This song was originally a Swedish folk melody,
"O Store Gud" by Carl Boberg (1859-1940).
It was translated by Stuart K. Hine in 1899.



The farmhouse was on a few acres of land where mostly cotton grew, with the help from her husband and my dad. She and my mom tended the garden where they grew almost everything they ate. The men spent most of their time in the fields, and the women spent most of their time in the kitchen. I spent most of my time just watching them. I was the only kid in the house, except when my cousins would visit.


O Lord my God! when I in awesome wonder
Consider all the worlds Thy hands have made;
I see the stars,
I hear the rolling thunder
Thy power throughout the universe displayed.

Then sings my soul, my Savior God, to Thee,
How great Thou art, how great Thou art!
Then sings my soul! my Savior God, to Thee,
How great Thou art, how great Thou art!


On Sundays, we'd go to church where my dad was usually the preacher. This was a small country Primitive Baptist church and it was just a part-time job for him. I guess he did a good job; they kept asking him to continue doing it. When we'd get home from church, ma-ma would play her piano in the living room after the conversations died down. Her favorite song was "How Great Thou Art." She'd sing it as she played.
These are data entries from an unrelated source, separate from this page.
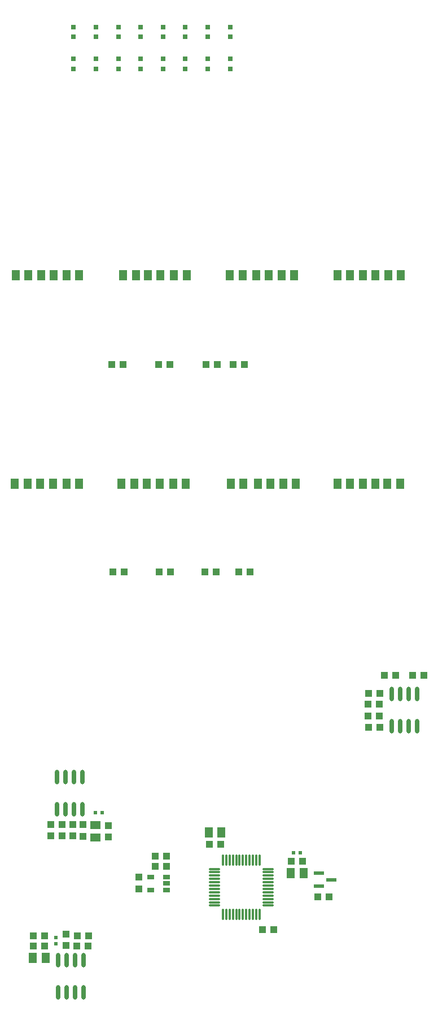
<source format=gtp>
%FSDAX24Y24*%
%MOIN*%
%SFA1B1*%

%IPPOS*%
%ADD10R,0.043300X0.039400*%
%ADD11R,0.051200X0.059100*%
%ADD12R,0.031500X0.031500*%
%ADD13R,0.023600X0.019700*%
%ADD14R,0.039400X0.043300*%
%ADD15R,0.059100X0.051200*%
%ADD16O,0.023600X0.086600*%
%ADD17R,0.019700X0.023600*%
%ADD18O,0.011800X0.070900*%
%ADD19O,0.070900X0.011800*%
%ADD20R,0.043300X0.025600*%
%ADD21R,0.059100X0.023600*%
%LNde-140824-1*%
%LPD*%
G54D10*
X024235Y057400D03*
X023565D03*
X021965D03*
X022635D03*
X019165D03*
X019835D03*
X016415D03*
X017085D03*
X019215Y045150D03*
X019885D03*
X024585D03*
X023915D03*
X012815Y029600D03*
X013485D03*
X012815Y030250D03*
X013485D03*
X025985Y024050D03*
X025315D03*
X022165Y029100D03*
X022835D03*
X027015Y028100D03*
X027685D03*
X031565Y038000D03*
X032235D03*
X012435Y023100D03*
X011765D03*
X012435Y023700D03*
X011765D03*
X014331Y023100D03*
X015000D03*
X014365Y023700D03*
X015035D03*
X034835Y039050D03*
X034165D03*
X032515D03*
X033185D03*
X031565Y036000D03*
X032235D03*
X019635Y028400D03*
X018965D03*
X019635Y027800D03*
X018965D03*
X028565Y026000D03*
X029235D03*
X016465Y045150D03*
X017135D03*
X021915D03*
X022585D03*
G54D11*
X012176Y050350D03*
X012924D03*
X016976D03*
X017724D03*
X032676D03*
X033424D03*
X031226D03*
X031974D03*
X029726D03*
X030474D03*
X022126Y029800D03*
X022874D03*
X026976Y027400D03*
X027724D03*
X012500Y022400D03*
X011752D03*
X011474Y062650D03*
X010726D03*
X012974D03*
X012226D03*
X014474D03*
X013726D03*
X010676Y050350D03*
X011424D03*
X013726D03*
X014474D03*
X017824Y062650D03*
X017076D03*
X019274D03*
X018526D03*
X020824D03*
X020076D03*
X024124D03*
X023376D03*
X025674D03*
X024926D03*
X027174D03*
X026426D03*
X019224Y050350D03*
X018476D03*
X020774D03*
X020026D03*
X030474Y062650D03*
X029726D03*
X031974D03*
X031226D03*
X033474D03*
X032726D03*
X026526Y050350D03*
X027274D03*
X025774D03*
X025026D03*
X023426D03*
X024174D03*
G54D12*
X019430Y074833D03*
Y075424D03*
X014150Y074833D03*
Y075424D03*
Y077300D03*
Y076709D03*
X020750Y074833D03*
Y075424D03*
X015470Y074833D03*
Y075424D03*
X020750Y077300D03*
Y076709D03*
X015470Y077300D03*
Y076709D03*
X022070Y074833D03*
Y075424D03*
X016790Y074833D03*
Y075424D03*
Y077300D03*
Y076709D03*
X023390Y074833D03*
Y075424D03*
X018110Y074833D03*
Y075424D03*
X023390Y077300D03*
Y076709D03*
X018110Y077300D03*
Y076709D03*
X019430Y077300D03*
Y076709D03*
X022070Y077300D03*
Y076709D03*
G54D13*
X015453Y030950D03*
X015847D03*
X027153Y028600D03*
X027547D03*
G54D14*
X016200Y029515D03*
Y030185D03*
X014700Y029565D03*
Y030235D03*
X014100Y030250D03*
Y029581D03*
X018000Y027135D03*
Y026465D03*
X032200Y037335D03*
Y036665D03*
X031546D03*
Y037335D03*
X013700Y023800D03*
Y023131D03*
G54D15*
X015450Y029476D03*
Y030224D03*
G54D16*
X014669Y033045D03*
X014169D03*
X013669D03*
X013169D03*
X014669Y031155D03*
X014169D03*
X013669D03*
X013169D03*
X032950Y036055D03*
X033450D03*
X033950D03*
X034450D03*
X032950Y037945D03*
X033450D03*
X033950D03*
X034450D03*
X014750Y022245D03*
X014250D03*
X013750D03*
X013250D03*
X014750Y020355D03*
X014250D03*
X013750D03*
X013250D03*
G54D17*
X013100Y023597D03*
Y023203D03*
G54D18*
X025133Y024956D03*
X024936D03*
X024739D03*
X024542D03*
X024345D03*
X024148D03*
X023952D03*
X023755D03*
X023558D03*
X023361D03*
X023164D03*
X022967D03*
Y028144D03*
X023164D03*
X023361D03*
X023558D03*
X023755D03*
X023952D03*
X024148D03*
X024345D03*
X024542D03*
X024739D03*
X024936D03*
X025133D03*
G54D19*
X022456Y025467D03*
Y025664D03*
Y025861D03*
Y026058D03*
Y026255D03*
Y026452D03*
Y026648D03*
Y026845D03*
Y027042D03*
Y027239D03*
Y027436D03*
Y027633D03*
X025644D03*
Y027436D03*
Y027239D03*
Y027042D03*
Y026845D03*
Y026648D03*
Y026452D03*
Y026255D03*
Y026058D03*
Y025861D03*
Y025664D03*
Y025467D03*
G54D20*
X019645Y026400D03*
Y026774D03*
Y027148D03*
X018700D03*
Y026400D03*
G54D21*
X028626Y027374D03*
Y026626D03*
X029374Y027000D03*
M02*
</source>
When through the woods and forest glades I wander
And hear the birds sing sweetly in the trees;
When I look down from lofty mountain grandeur
And hear the brook and feel the gentle breeze,

Then sings my soul, my Savior God, to Thee,
How great Thou art, how great Thou art!
Then sings my soul! my Savior God, to Thee,
How great Thou art, how great Thou art!


The sun would come through the windows at a low angle, looking much differently to me than it must have looked to the adults. They would wander off to do other things, but I'd stay there and listen to ma-ma play that old piano. It was a player piano, but it didn't have the player mechanisms. I wonder where she got that old instrument? I never asked.


And when I think that God, His Son not sparing
Sent Him to die,
I scarce can take it in;
That on the cross, my burden gladly bearing
He bled and died to take away my sin.

Then sings my soul, my Savior God, to Thee,
How great Thou art, how great Thou art!
Then sings my soul! my Savior God, to Thee,
How great Thou art, how great Thou art!


This was usually one of the first songs she'd play, but when it was just the two of us left, she'd let me sit up on the piano stool with her, and she'd play me the special version. The special version included tears and a look in her eye that said, "I'd love to make you know how much this song means to me. Can I? Is there some way I can tell you?"


When Christ shall come with shout of acclamation
And take me home,
what joy shall fill my heart.
Then I shall bow in humble adoration
And there proclaim, my God, how great Thou art.

Then sings my soul, my Savior God, to Thee,
How great Thou art, how great Thou art!
Then sings my soul! my Savior God, to Thee,
How great Thou art, how great Thou art!


We played this song at her funeral. It wasn't until a few years later that I think I really understood what the song said to her. It gave her the sense of potential future peace to get through a long and sometimes cruel life without ever complaining.

It shaped and formed her. . . . And I loved the shape and form that was her. I scarce can take it in.